Natural occurrence estimation and correction

cerebis / qc3C

Reference-free quality assessment for Hi-C sequencing data

GNU Affero General Public License v3.0

13 stars 1 forks source link

Natural occurrence estimation and correction #35

Closed cerebis closed 4 years ago

cerebis commented 4 years ago

https://github.com/cerebis/qc3C/blob/26cbf7de5e407502b9f97f272e263d5f5c8059b0/qc3C/kmer_based.py#L363-L369

Was this meant to be equally likely, rather than zero?

When you eventually use this dict, the probs are all zero and numpy.random.choice will throw an exception of the list of probabilities does not sum to 1.

https://github.com/cerebis/qc3C/blob/26cbf7de5e407502b9f97f272e263d5f5c8059b0/qc3C/kmer_based.py#L373-L379

What I think you're trying to do is create a list of all possible k-mers, then draw a random set from that with uniform probability?

Afterwards, each of these starting k-mers is expanded on using the trans_prob dict?

cerebis commented 4 years ago

Note: I am working on the code, so no need to make commits, just explain here if you can.

cerebis commented 4 years ago

Also, I think the np.random.choice should be done with replacement?

koadman commented 4 years ago

kmer_probs is a poor name for that variable... it never gets used as a probability distribution with np.random.choice or anywhere else, instead it's just meant to create a list of all kmers that have the same length as the junction seq.

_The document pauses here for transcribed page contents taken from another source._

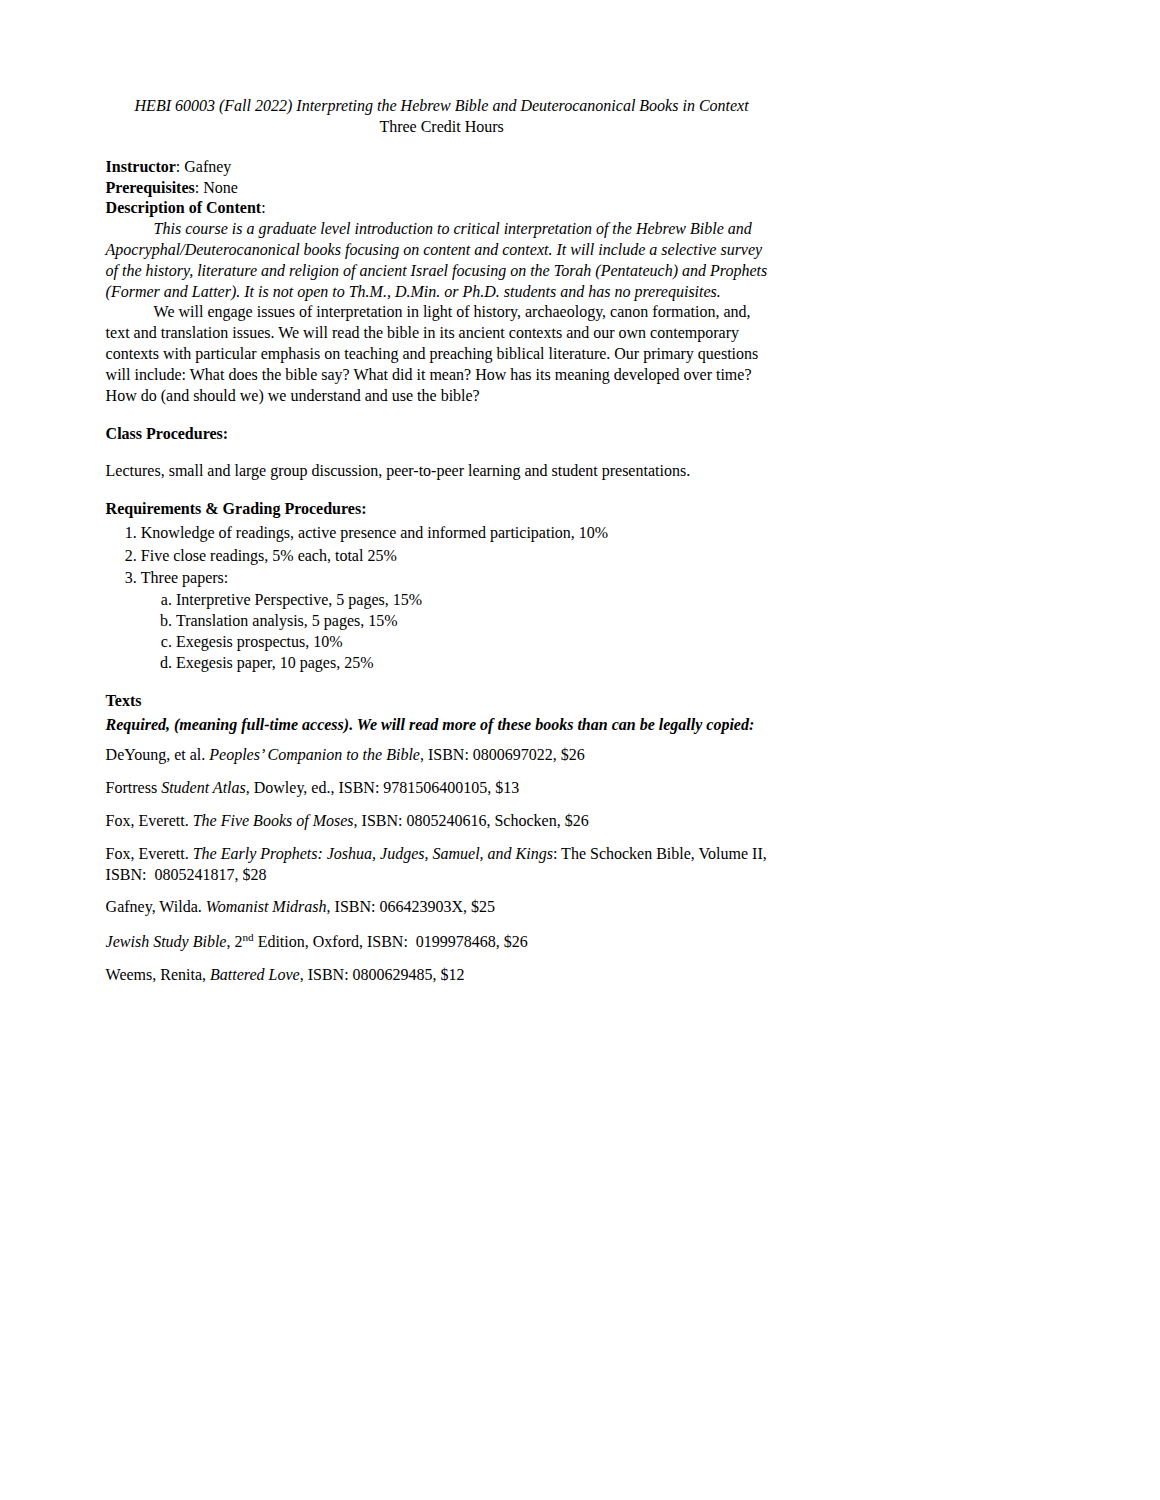HEBI 60003 (Fall 2022) Interpreting the Hebrew Bible and Deuterocanonical Books in Context Three Credit Hours
Instructor: Gafney
Prerequisites: None
Description of Content:
This course is a graduate level introduction to critical interpretation of the Hebrew Bible and Apocryphal/Deuterocanonical books focusing on content and context. It will include a selective survey of the history, literature and religion of ancient Israel focusing on the Torah (Pentateuch) and Prophets (Former and Latter). It is not open to Th.M., D.Min. or Ph.D. students and has no prerequisites.
We will engage issues of interpretation in light of history, archaeology, canon formation, and, text and translation issues. We will read the bible in its ancient contexts and our own contemporary contexts with particular emphasis on teaching and preaching biblical literature. Our primary questions will include: What does the bible say? What did it mean? How has its meaning developed over time? How do (and should we) we understand and use the bible?
Class Procedures:
Lectures, small and large group discussion, peer-to-peer learning and student presentations.
Requirements & Grading Procedures:
Knowledge of readings, active presence and informed participation, 10%
Five close readings, 5% each, total 25%
Three papers:
Interpretive Perspective, 5 pages, 15%
Translation analysis, 5 pages, 15%
Exegesis prospectus, 10%
Exegesis paper, 10 pages, 25%
Texts
Required, (meaning full-time access). We will read more of these books than can be legally copied:
DeYoung, et al. Peoples’ Companion to the Bible, ISBN: 0800697022, $26
Fortress Student Atlas, Dowley, ed., ISBN: 9781506400105, $13
Fox, Everett. The Five Books of Moses, ISBN: 0805240616, Schocken, $26
Fox, Everett. The Early Prophets: Joshua, Judges, Samuel, and Kings: The Schocken Bible, Volume II, ISBN: 0805241817, $28
Gafney, Wilda. Womanist Midrash, ISBN: 066423903X, $25
Jewish Study Bible, 2nd Edition, Oxford, ISBN: 0199978468, $26
Weems, Renita, Battered Love, ISBN: 0800629485, $12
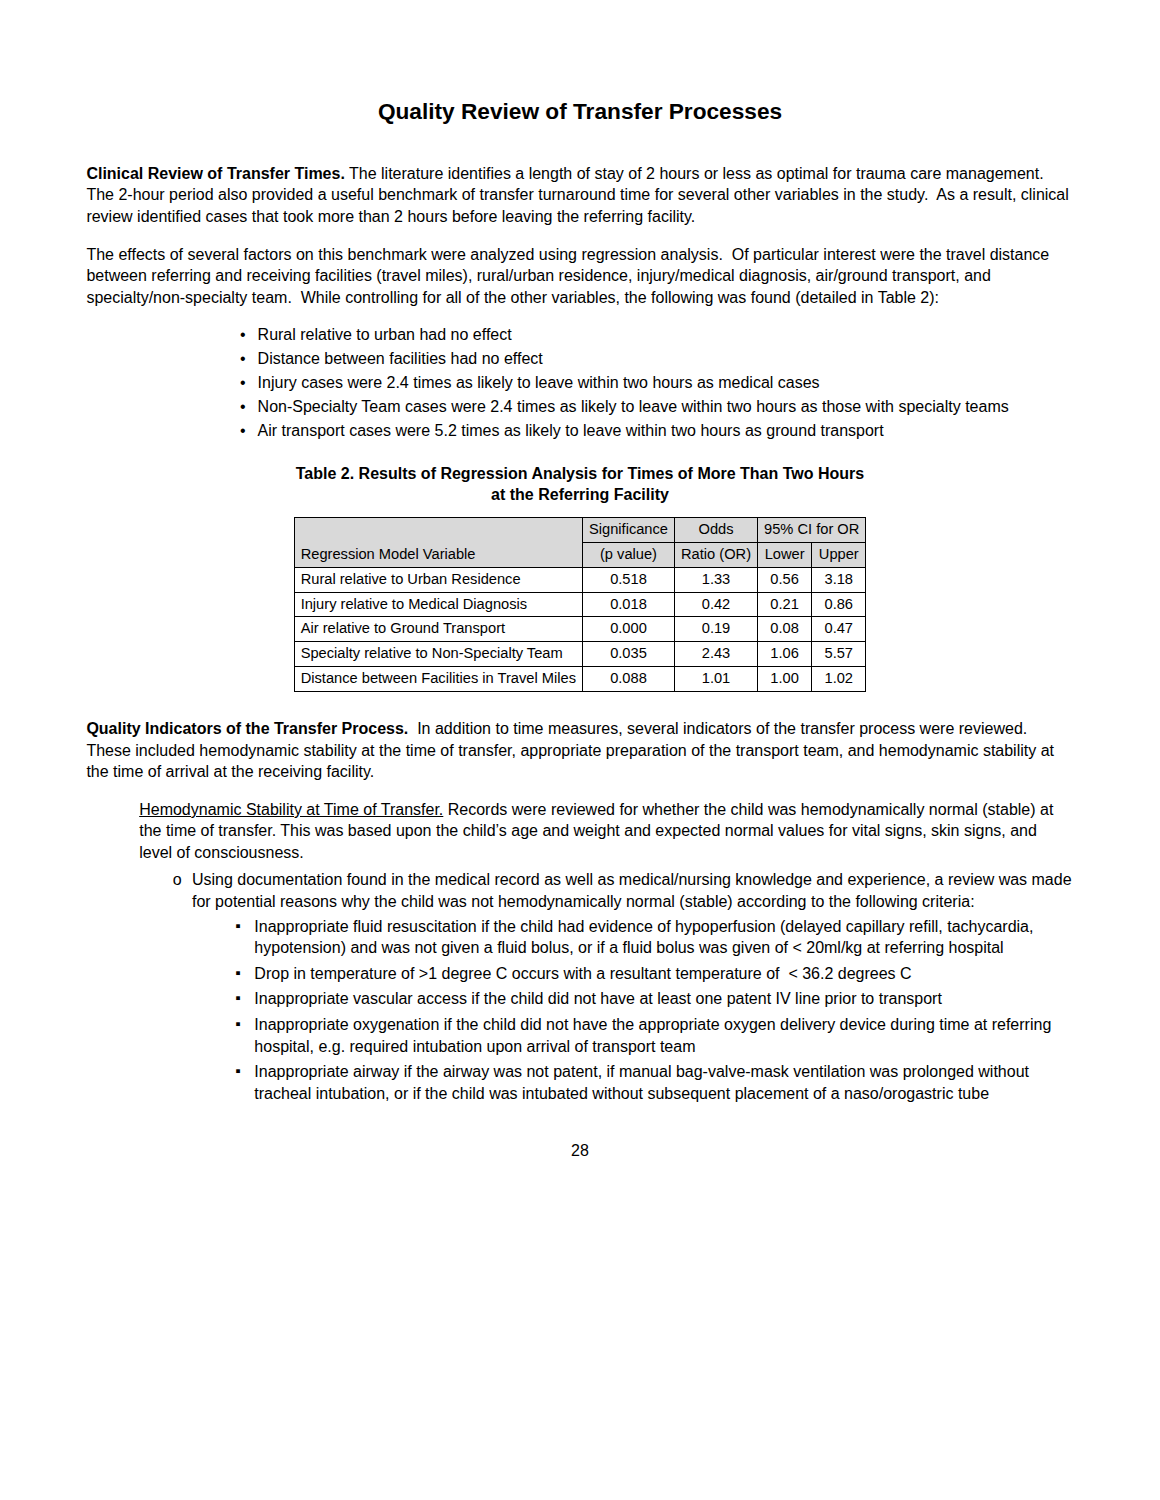Quality Review of Transfer Processes
Clinical Review of Transfer Times. The literature identifies a length of stay of 2 hours or less as optimal for trauma care management. The 2-hour period also provided a useful benchmark of transfer turnaround time for several other variables in the study. As a result, clinical review identified cases that took more than 2 hours before leaving the referring facility.
The effects of several factors on this benchmark were analyzed using regression analysis. Of particular interest were the travel distance between referring and receiving facilities (travel miles), rural/urban residence, injury/medical diagnosis, air/ground transport, and specialty/non-specialty team. While controlling for all of the other variables, the following was found (detailed in Table 2):
Rural relative to urban had no effect
Distance between facilities had no effect
Injury cases were 2.4 times as likely to leave within two hours as medical cases
Non-Specialty Team cases were 2.4 times as likely to leave within two hours as those with specialty teams
Air transport cases were 5.2 times as likely to leave within two hours as ground transport
Table 2. Results of Regression Analysis for Times of More Than Two Hours at the Referring Facility
| Regression Model Variable | Significance | Odds | 95% CI for OR |
| --- | --- | --- | --- |
| (p value) | Ratio (OR) | Lower | Upper |
| Rural relative to Urban Residence | 0.518 | 1.33 | 0.56 | 3.18 |
| Injury relative to Medical Diagnosis | 0.018 | 0.42 | 0.21 | 0.86 |
| Air relative to Ground Transport | 0.000 | 0.19 | 0.08 | 0.47 |
| Specialty relative to Non-Specialty Team | 0.035 | 2.43 | 1.06 | 5.57 |
| Distance between Facilities in Travel Miles | 0.088 | 1.01 | 1.00 | 1.02 |
Quality Indicators of the Transfer Process. In addition to time measures, several indicators of the transfer process were reviewed. These included hemodynamic stability at the time of transfer, appropriate preparation of the transport team, and hemodynamic stability at the time of arrival at the receiving facility.
Hemodynamic Stability at Time of Transfer. Records were reviewed for whether the child was hemodynamically normal (stable) at the time of transfer. This was based upon the child’s age and weight and expected normal values for vital signs, skin signs, and level of consciousness.
Using documentation found in the medical record as well as medical/nursing knowledge and experience, a review was made for potential reasons why the child was not hemodynamically normal (stable) according to the following criteria:
Inappropriate fluid resuscitation if the child had evidence of hypoperfusion (delayed capillary refill, tachycardia, hypotension) and was not given a fluid bolus, or if a fluid bolus was given of < 20ml/kg at referring hospital
Drop in temperature of >1 degree C occurs with a resultant temperature of < 36.2 degrees C
Inappropriate vascular access if the child did not have at least one patent IV line prior to transport
Inappropriate oxygenation if the child did not have the appropriate oxygen delivery device during time at referring hospital, e.g. required intubation upon arrival of transport team
Inappropriate airway if the airway was not patent, if manual bag-valve-mask ventilation was prolonged without tracheal intubation, or if the child was intubated without subsequent placement of a naso/orogastric tube
28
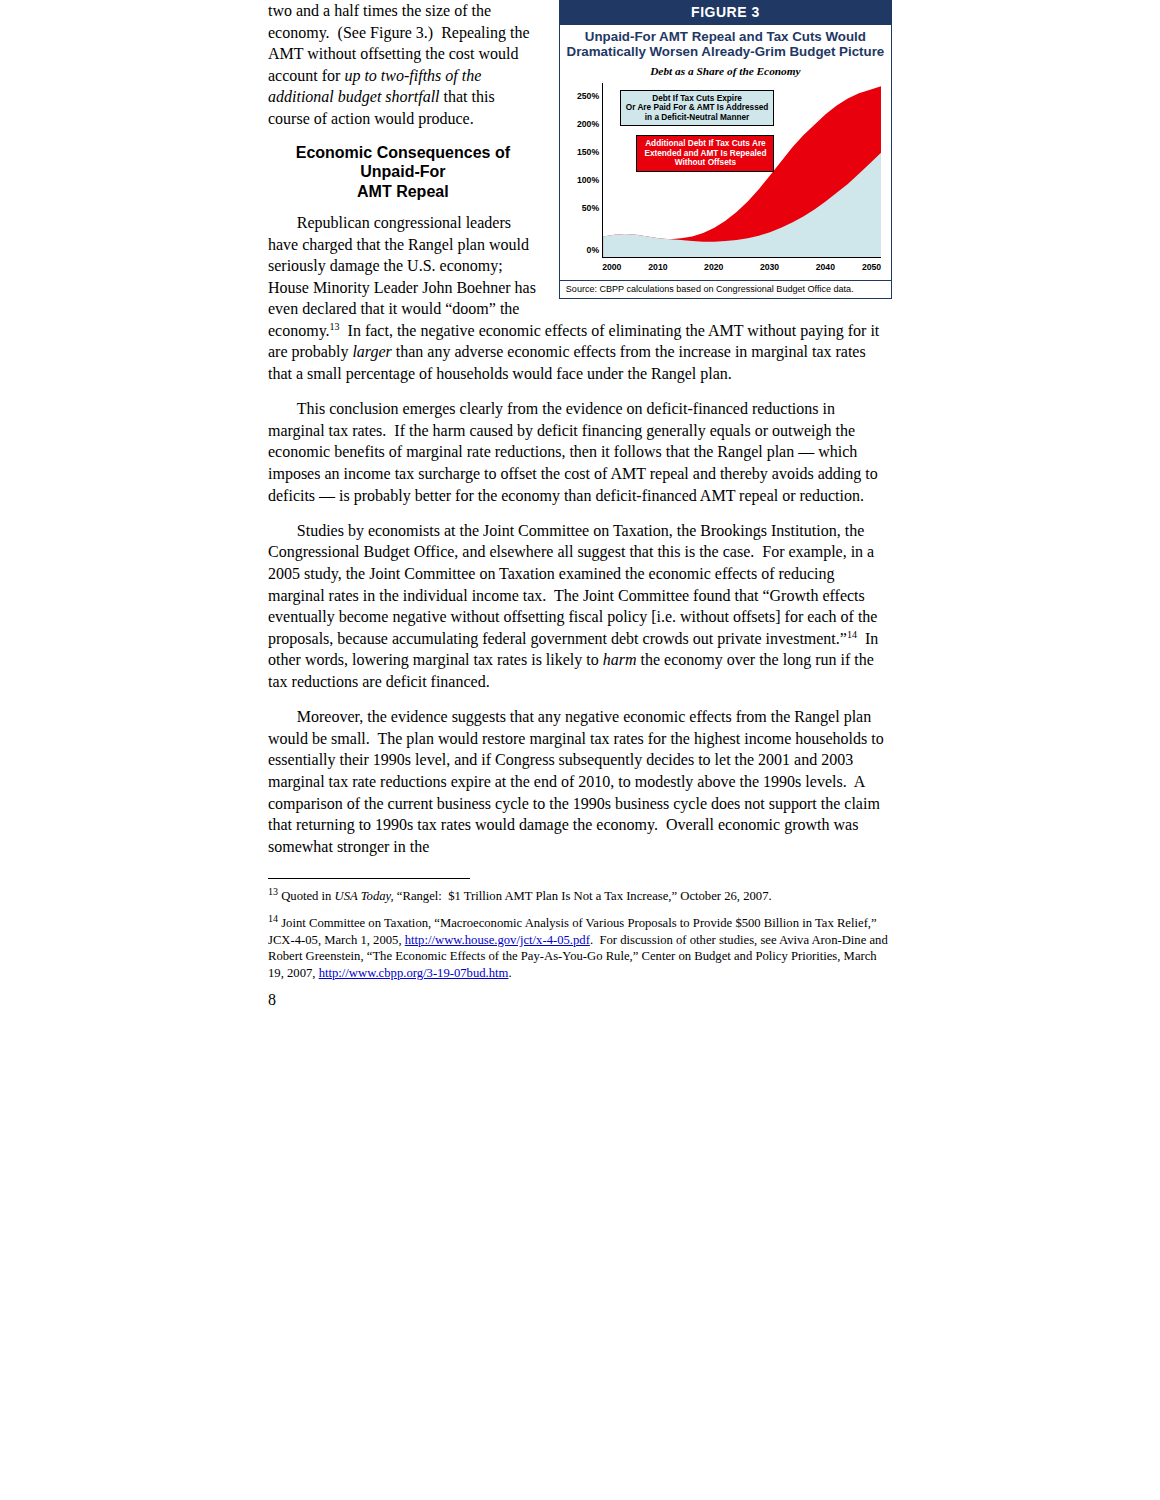FIGURE 3
Unpaid-For AMT Repeal and Tax Cuts Would
Dramatically Worsen Already-Grim Budget Picture
Debt as a Share of the Economy
250% 200% 150% 100% 50% 0%
Debt If Tax Cuts Expire
Or Are Paid For & AMT Is Addressed
in a Deficit-Neutral Manner
Additional Debt If Tax Cuts Are
Extended and AMT Is Repealed
Without Offsets
2000 2010 2020 2030 2040 2050
Source: CBPP calculations based on Congressional Budget Office data.
two and a half times the size of the economy. (See Figure 3.) Repealing the AMT without offsetting the cost would account for up to two-fifths of the additional budget shortfall that this course of action would produce.
Economic Consequences of Unpaid-For
AMT Repeal
Republican congressional leaders have charged that the Rangel plan would seriously damage the U.S. economy; House Minority Leader John Boehner has even declared that it would “doom” the economy.13 In fact, the negative economic effects of eliminating the AMT without paying for it are probably larger than any adverse economic effects from the increase in marginal tax rates that a small percentage of households would face under the Rangel plan.
This conclusion emerges clearly from the evidence on deficit-financed reductions in marginal tax rates. If the harm caused by deficit financing generally equals or outweigh the economic benefits of marginal rate reductions, then it follows that the Rangel plan — which imposes an income tax surcharge to offset the cost of AMT repeal and thereby avoids adding to deficits — is probably better for the economy than deficit-financed AMT repeal or reduction.
Studies by economists at the Joint Committee on Taxation, the Brookings Institution, the Congressional Budget Office, and elsewhere all suggest that this is the case. For example, in a 2005 study, the Joint Committee on Taxation examined the economic effects of reducing marginal rates in the individual income tax. The Joint Committee found that “Growth effects eventually become negative without offsetting fiscal policy [i.e. without offsets] for each of the proposals, because accumulating federal government debt crowds out private investment.”14 In other words, lowering marginal tax rates is likely to harm the economy over the long run if the tax reductions are deficit financed.
Moreover, the evidence suggests that any negative economic effects from the Rangel plan would be small. The plan would restore marginal tax rates for the highest income households to essentially their 1990s level, and if Congress subsequently decides to let the 2001 and 2003 marginal tax rate reductions expire at the end of 2010, to modestly above the 1990s levels. A comparison of the current business cycle to the 1990s business cycle does not support the claim that returning to 1990s tax rates would damage the economy. Overall economic growth was somewhat stronger in the
13 Quoted in USA Today, “Rangel: $1 Trillion AMT Plan Is Not a Tax Increase,” October 26, 2007.
14 Joint Committee on Taxation, “Macroeconomic Analysis of Various Proposals to Provide $500 Billion in Tax Relief,” JCX-4-05, March 1, 2005, http://www.house.gov/jct/x-4-05.pdf. For discussion of other studies, see Aviva Aron-Dine and Robert Greenstein, “The Economic Effects of the Pay-As-You-Go Rule,” Center on Budget and Policy Priorities, March 19, 2007, http://www.cbpp.org/3-19-07bud.htm.
8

At the very least it should be renamed to something like kmer_list or alternatively this section could be rewritten in a way that's more pythonic. As you know my python is still n00b level.

and yes, np.random.choice should be done with replacement. Isn't that the default?

cerebis commented 4 years ago

https://github.com/cerebis/qc3C/blob/26cbf7de5e407502b9f97f272e263d5f5c8059b0/qc3C/kmer_based.py#L324-L343

In this method, the loop that normalises counts (lines 342-343) isn't used later. Is this just lingering code, or was it intended to be used in the normalisation of transition probabilities?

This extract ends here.